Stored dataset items
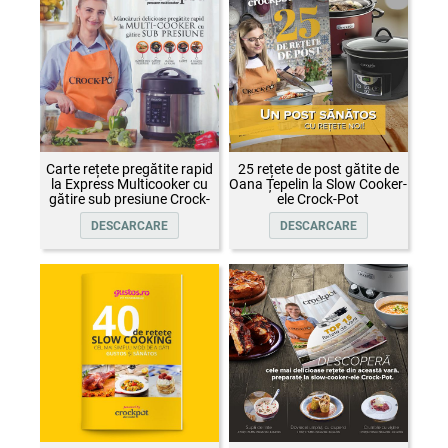
Carte rețete pregătite rapid
25 rețete de post gătite de
la Express Multicooker cu
Oana Țepelin la Slow Cooker-
gătire sub presiune Crock-
ele Crock-Pot
Pot
DESCARCARE
DESCARCARE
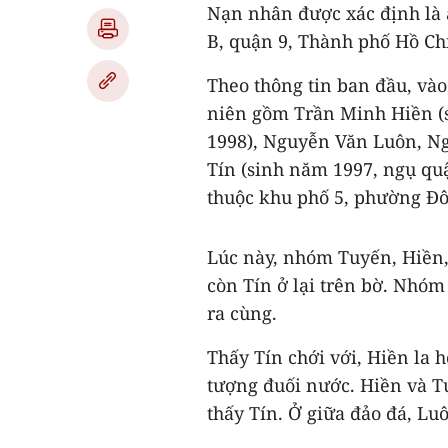
Nạn nhân được xác định là 
B, quận 9, Thành phố Hồ Ch
Theo thông tin ban đầu, và
niên gồm Trần Minh Hiền (
1998), Nguyễn Văn Luôn, Ng
Tín (sinh năm 1997, ngụ qu
thuộc khu phố 5, phường Đô
Lúc này, nhóm Tuyến, Hiền,
còn Tín ở lại trên bờ. Nhóm 
ra cùng.
Thấy Tín chới với, Hiền la h
tượng đuối nước. Hiền và 
thấy Tín. Ở giữa đảo đá, L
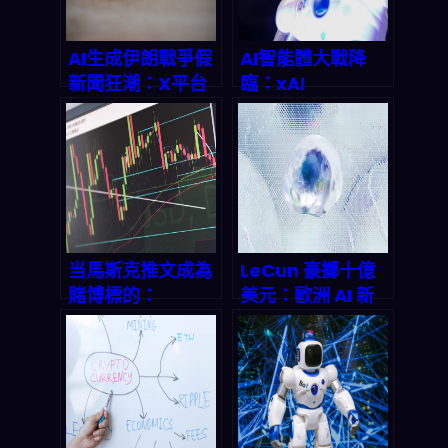
AI生成伊朗戰爭假
AI智能體大戰降
新聞狂潮：X平台
臨：xAI
深度伪造內容完全
Macrohard驟
解析
停，特斯拉
Digital Optimus
如何改寫2026自
動化遊戲規則？
当馬斯克推文成為
LeCun 豪擲十億
賭博標的：
美元：歐洲 AI 新
Polymarket如何
創 AMI Labs 如何
在2026年靠「
用「世界模型」顛
Elon 推數」賺
覆智慧機器人時
翻？
代？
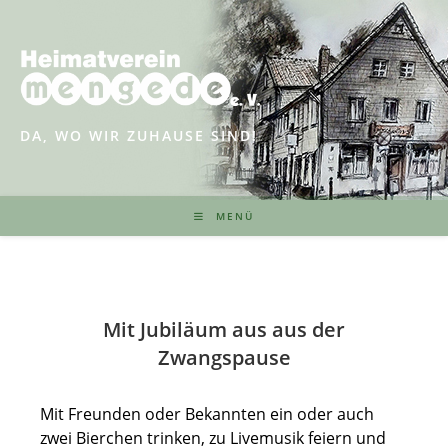
Zum
Inhalt
springen
DA, WO WIR ZUHAUSE SIND!
MENÜ
Mit Jubiläum aus aus der
Zwangspause
Mit Freunden oder Bekannten ein oder auch
zwei Bierchen trinken, zu Livemusik feiern und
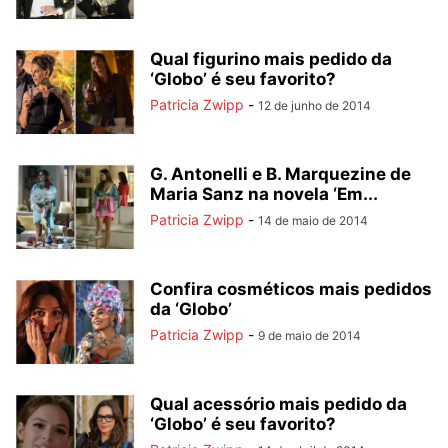
Qual figurino mais pedido da
‘Globo’ é seu favorito?
Patricia Zwipp
-
12 de junho de 2014
G. Antonelli e B. Marquezine de
Maria Sanz na novela ‘Em...
Patricia Zwipp
-
14 de maio de 2014
Confira cosméticos mais pedidos
da ‘Globo’
Patricia Zwipp
-
9 de maio de 2014
Qual acessório mais pedido da
‘Globo’ é seu favorito?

TASK OBJECTIVE - Collect every line in the items above that contains the string "Crock". Treat uppercase and lowercase as different, so count only lines where the letters match in case.

SOLUTION FOR THIS TASK -
gătire sub presiune Crock-
ele Crock-Pot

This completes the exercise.